● **Data**:
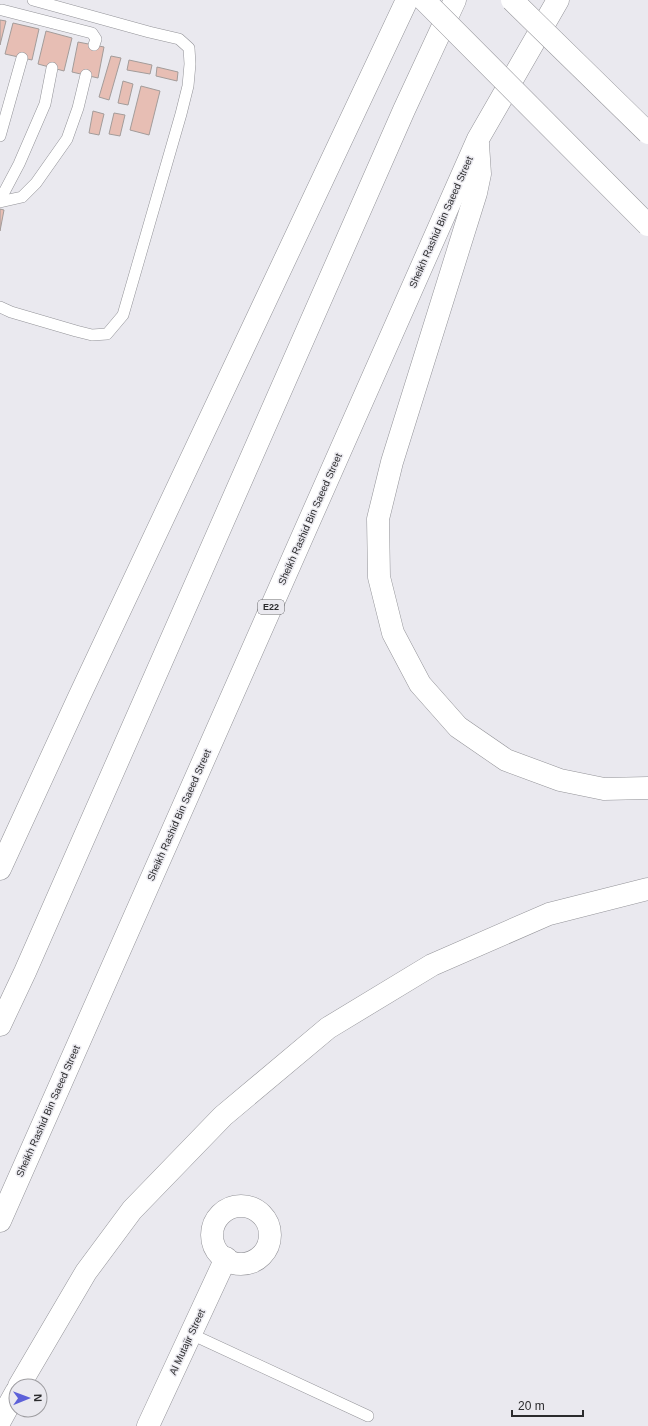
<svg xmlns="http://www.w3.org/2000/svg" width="648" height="1426" viewBox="0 0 648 1426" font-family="Arial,sans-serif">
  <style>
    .building { fill: #e7beb4; stroke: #a39c9a }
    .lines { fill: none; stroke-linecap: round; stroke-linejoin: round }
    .lane-casing { stroke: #939398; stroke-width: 12 }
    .street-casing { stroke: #939398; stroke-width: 23 }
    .highway-casing { stroke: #939398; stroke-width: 23 }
    .lane { stroke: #fff; stroke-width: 11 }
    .street { stroke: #fff; stroke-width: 22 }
    .highway { stroke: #fff; stroke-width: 22 }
    .highway-bridge-casing { stroke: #939398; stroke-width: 23; stroke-linecap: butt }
    .highway-bridge { stroke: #fff; stroke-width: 22 }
    .labels { text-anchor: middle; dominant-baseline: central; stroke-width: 3; stroke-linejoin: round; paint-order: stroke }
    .shield { fill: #eae9ef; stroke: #646467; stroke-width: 1 }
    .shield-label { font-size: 9px; font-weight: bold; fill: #2b2b2d }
    .street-label { font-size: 10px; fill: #2b2b2d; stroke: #eae9ef }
  </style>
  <rect width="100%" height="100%" fill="#eae9ef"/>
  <g class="building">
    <path d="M 0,20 L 6,21 L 0,45 Z"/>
    <path d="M 13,23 L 39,29 L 32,60 L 5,54 Z"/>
    <path d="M 46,31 L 72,38 L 64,71 L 38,64 Z"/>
    <path d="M 78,42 L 104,47 L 98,78 L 72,72 Z"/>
    <path d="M 111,56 L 121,58 L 109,100 L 99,97 Z"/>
    <path d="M 129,60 L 152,65 L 150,74 L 127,70 Z"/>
    <path d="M 157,67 L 178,72 L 177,81 L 156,76 Z"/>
    <path d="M 123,81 L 133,84 L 128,105 L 118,103 Z"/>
    <path d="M 141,86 L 160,91 L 149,135 L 130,130 Z"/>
    <path d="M 93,111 L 104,114 L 99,135 L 89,133 Z"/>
    <path d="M 114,113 L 125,115 L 120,136 L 109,134 Z"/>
    <path d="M 0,209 L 4,210 L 0,231 Z"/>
  </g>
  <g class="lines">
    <defs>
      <g id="lane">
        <path d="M 2,10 L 92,33 L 96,39 L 94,45"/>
        <path d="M 0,136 L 22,58"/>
        <path d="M 0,200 L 19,164 L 45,104 L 52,68"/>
        <path d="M 0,202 L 22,197 L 36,183 L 67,139 L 78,108 L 86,75"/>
        <path d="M 0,307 L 11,312 L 76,331 L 92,335 L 107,334 L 123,315 L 181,114 L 188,86 L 190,64 L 189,48 L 179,39 L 149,32 L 33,0"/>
        <path d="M 191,1334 L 368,1416"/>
      </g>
      <g id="street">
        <circle cx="241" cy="1235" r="29"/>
        <path d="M 148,1426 L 226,1258"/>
      </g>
      <g id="highway">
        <path d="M 478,144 L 480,174 L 476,193 L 392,462 L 378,519 L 379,577 L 393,633 L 420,684 L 458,727 L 506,760 L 560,780 L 604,789 L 648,788"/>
        <path d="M 0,869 L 79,697 L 407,0"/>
        <path d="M 0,1025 L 25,972 L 404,110 L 455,0"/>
        <path d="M 0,1221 L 478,139 L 558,0"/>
        <path d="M 19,1386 L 86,1272 L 132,1210 L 223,1116 L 328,1028 L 432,965 L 549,914 L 648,889"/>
        <path d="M 0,1421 L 16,1392"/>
      </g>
    </defs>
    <use href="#lane" class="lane-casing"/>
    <use href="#street" class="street-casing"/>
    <use href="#highway" class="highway-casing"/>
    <use href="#lane" class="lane"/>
    <use href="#street" class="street"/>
    <use href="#highway" class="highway"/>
    <defs>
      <g id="highway-bridge">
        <path d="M 424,0 L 648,225"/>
        <path d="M 512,0 L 648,133"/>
      </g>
    </defs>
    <use href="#highway-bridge" class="highway-bridge-casing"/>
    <use href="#highway-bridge" class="highway-bridge"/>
  </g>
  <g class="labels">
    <rect class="shield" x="258" y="600" width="26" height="14" rx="3"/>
    <g class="shield-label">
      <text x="271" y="607">E22</text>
    </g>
    <g class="street-label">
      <text transform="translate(441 222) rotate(-66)">Sheikh Rashid Bin Saeed Street</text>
      <text transform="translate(310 519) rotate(-66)">Sheikh Rashid Bin Saeed Street</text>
      <text transform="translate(179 815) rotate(-66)">Sheikh Rashid Bin Saeed Street</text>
      <text transform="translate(48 1111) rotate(-66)">Sheikh Rashid Bin Saeed Street</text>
      <text transform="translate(187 1342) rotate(-65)">Al Mutajir Street</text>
    </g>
  </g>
  <g transform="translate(28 1398) rotate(89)"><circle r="19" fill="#eae9ef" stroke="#9e9da1"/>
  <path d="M0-3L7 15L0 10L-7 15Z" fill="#5d61d9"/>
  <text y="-6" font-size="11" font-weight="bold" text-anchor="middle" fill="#2b2b2d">N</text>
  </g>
  <path d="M512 1410v6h71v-6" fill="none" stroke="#2b2b2d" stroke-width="2"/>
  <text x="518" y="1410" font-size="12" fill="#2b2b2d" stroke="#eae9ef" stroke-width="3" paint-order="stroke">20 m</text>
</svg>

● **Task requirements**:
Report back every line of the entries in which "lines" occurs.

● **The answer**:
    .lines { fill: none; stroke-linecap: round; stroke-linejoin: round }
  <g class="lines">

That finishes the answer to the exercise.